Delight banishes his frown. His task is done. The impurities are gone.
The silver is refined.
He has his treasure.
He has “choice” silver, the most lustrous of all metals, beautiful and highly valued. It’s as pale and shining as the wings of a dove, as brilliant and splendid as the moon, worthy to become coin or trumpet or ornament, worthy to grace the king’s table or to reflect sunlight in a crown upon his head.
The refiner has taken what was impure and made it pure.
He has taken what was dull and made it beautiful.
Potential value has become actual value.
And the fire—the guarded, guided, relentless fire—made the difference.
The fire allowed ordinary ore from the earth to be transformed into treasure.
All under the refiner’s watchful care, for all the while he never left it unattended.
You and I are more than observers in this picture, beloved. This image of refinement is something God touches on again and again in His Word. He is the true Refiner. We are His silver.
And the fire is the fire of His making, for through His fire our Refiner will perfect an awesome work, a divine work. He will take what is impure and make it pure. He will take what is dull and make it beautiful. He’ll take what is of potential value and reveal its actual value.
He will transform us into treasure.
He’ll refine us in the crucible so that He can see Himself in the silver—in you and me. And so the world, as well as the principalities and powers and hosts of Satan, can behold the triumph of the Redeemer.

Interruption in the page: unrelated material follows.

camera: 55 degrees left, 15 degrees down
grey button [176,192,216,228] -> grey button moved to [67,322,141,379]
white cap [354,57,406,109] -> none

The fiery flames—the array of disappointing situations in our lives, from minor irritants to major tragedies—will make the difference.
Different flames, different fires will come and go. In the pressure of their heat we’ll see the impurities in our lives being released and rising to the top. Then He’ll skim them off, purifying us, refining us.

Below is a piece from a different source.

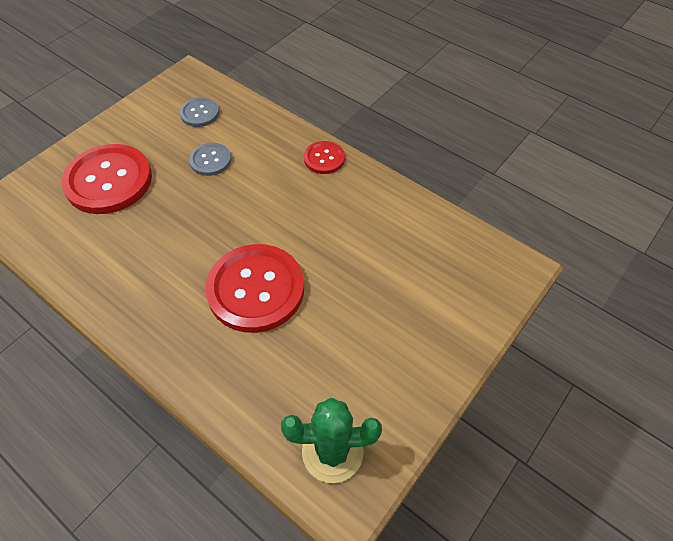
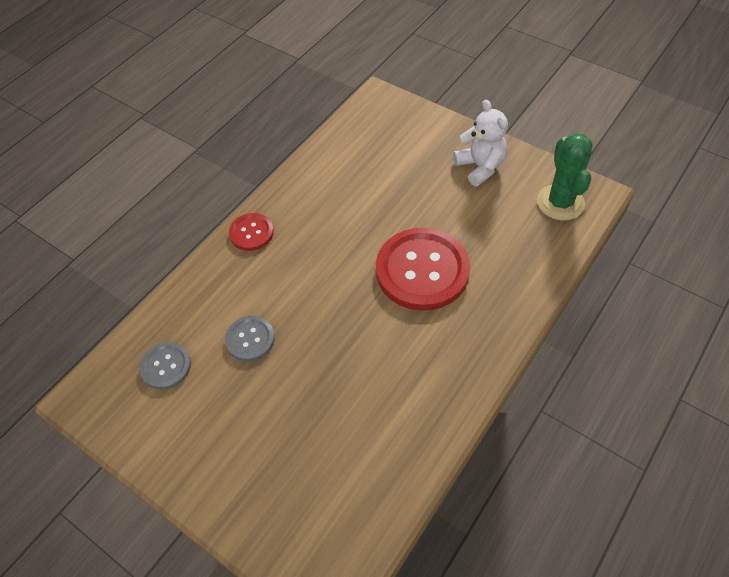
camera: 90 degrees left, 0 degrees up
red button [61,144,152,214] -> none
none -> white teddy bear [453,100,508,186]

He’ll make the fire a little hotter, causing new impurities to rise and be released, exposed for what they are. These, too, He’ll lift away.
Early in our Christian lives He may see only a very dim image of Himself as He looks into our crucible. But as time goes on, His image becomes clearer, more lustrous, more beautiful.

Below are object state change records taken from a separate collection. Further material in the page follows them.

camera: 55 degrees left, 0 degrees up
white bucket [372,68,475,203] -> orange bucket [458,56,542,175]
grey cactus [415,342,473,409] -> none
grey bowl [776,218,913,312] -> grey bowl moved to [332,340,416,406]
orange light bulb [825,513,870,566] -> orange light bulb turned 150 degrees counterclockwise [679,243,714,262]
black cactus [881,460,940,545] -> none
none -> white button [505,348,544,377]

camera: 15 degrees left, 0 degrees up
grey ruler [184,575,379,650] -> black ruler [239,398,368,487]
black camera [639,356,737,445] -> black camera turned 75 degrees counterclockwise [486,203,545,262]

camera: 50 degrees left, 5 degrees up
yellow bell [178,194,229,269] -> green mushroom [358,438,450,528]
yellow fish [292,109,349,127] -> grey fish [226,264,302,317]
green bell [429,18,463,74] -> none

And all the while, He never leaves or forsakes His treasure.
Our Refiner never leaves the crucible, never steps away from the fire.
He is always there to make sure every flame that reaches us is exactly the right temperature—not too hot!—to accomplish its work in our lives.
He knows the precise temperature to maintain so we don’t face more than we can bear. He tests and proves our faith, not to discredit us, but to show us how far we’ve come. He perfects our perseverance.